To answer this question, leaders will have an understanding of the value and mission of the organisation, their workforce and what skill sets they have, and how this translates into making products or delivering services.
2. Management controls vs management enablers
Controls
are not necessarily restrictive but they have the effect of enforcing predictable behaviour. They could be obvious and written, such as policies and procedures, workplace agreements, or how you measure performance as a manager.
Alternatively they could be implicit, like workplace culture. A degree of this is required in all organisations designed to retrieve a pre-set outcome.
However,
leaders
temper these controls with
enablers.
Assuming these controls are in place, consider:
How much space do you give your employees to develop new methods to complete the same tasks?
Do you reward this innovation?
Does your workplace culture allow this innovation to occur?
Do the IT systems in your workplace help or hinder your staff in their daily work?

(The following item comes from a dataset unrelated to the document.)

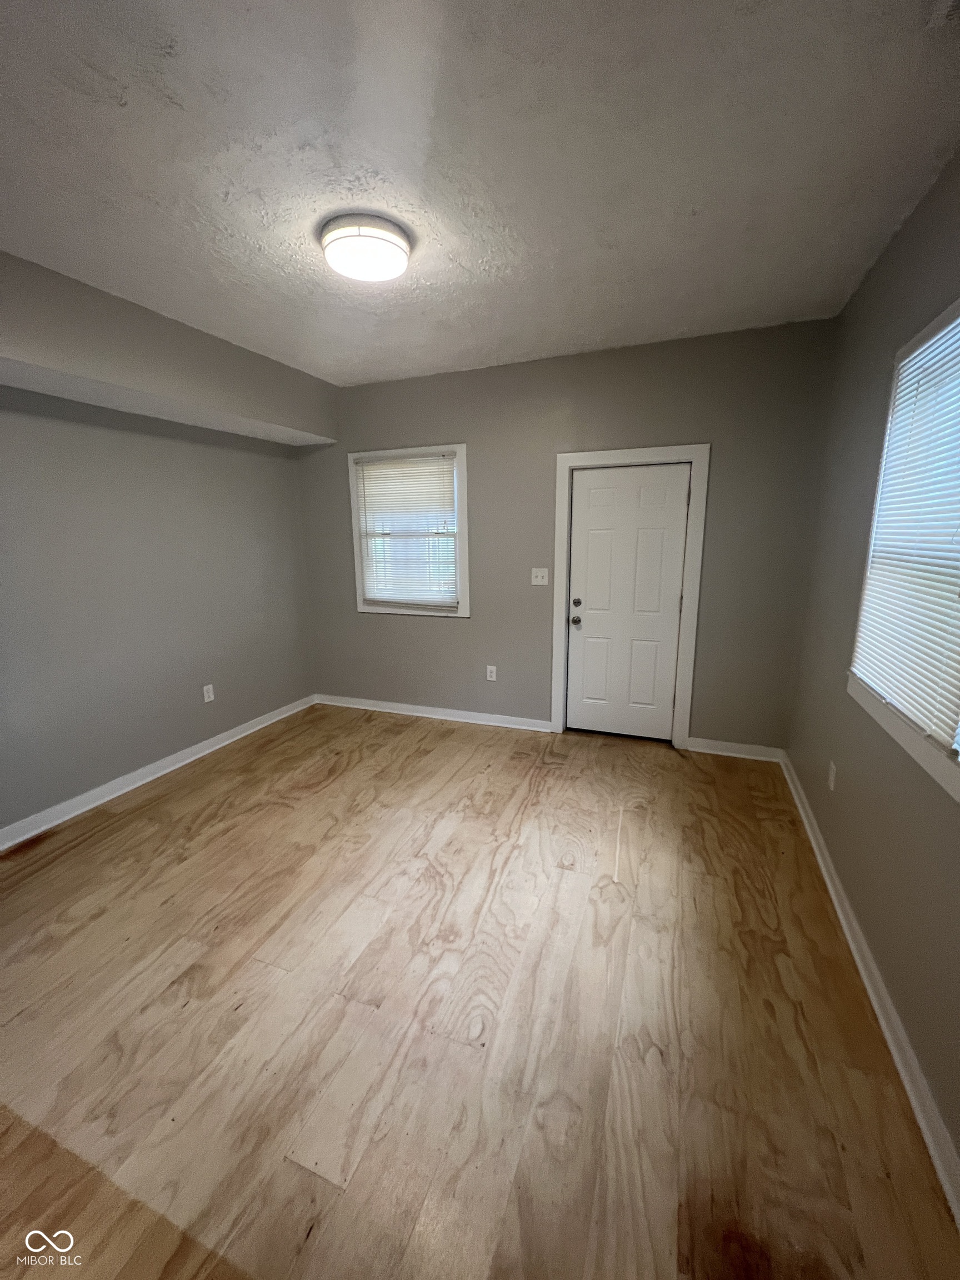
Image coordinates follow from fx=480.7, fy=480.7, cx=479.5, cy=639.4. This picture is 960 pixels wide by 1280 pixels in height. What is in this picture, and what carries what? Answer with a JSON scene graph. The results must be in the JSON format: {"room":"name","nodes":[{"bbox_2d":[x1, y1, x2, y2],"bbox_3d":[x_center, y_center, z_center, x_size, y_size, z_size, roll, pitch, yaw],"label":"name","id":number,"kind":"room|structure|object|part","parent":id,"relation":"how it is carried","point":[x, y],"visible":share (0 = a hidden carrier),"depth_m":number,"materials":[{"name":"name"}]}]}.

Do your employees have access to career development and training?
Leaders
empower employees to feel like they have a stake in the success of the company and constantly offer employees a way to be challenged and improved. Generally, this leads to better productivity, internal and cost effective innovation, employee retention and employee satisfaction.
3. Profit vs promise
Managers
are very much focused on today’s result. “Are we within our budget?” “What’s the deadline?” “How can we improve our processes?” Counting, controlling and measuring are all important from a day-to-day operational aspect, but success today with a particular product or service doesn’t necessarily mean it will be successful in the future.
Leaders
typically ask “What’s on the horizon?” “What might change in my existing market?” “What opportunities will there be if technology changes and, conversely, what threats could that bring?” “What would happen to my organisation if I couldn’t produce my primary product anymore?” Leaders recognise the cost of changing something now to prepare for the future. They don’t wait to change something when it's urgent and already too late.
Implementing the appropriate changes in thought method should have a positive impact on the longevity and success of your business.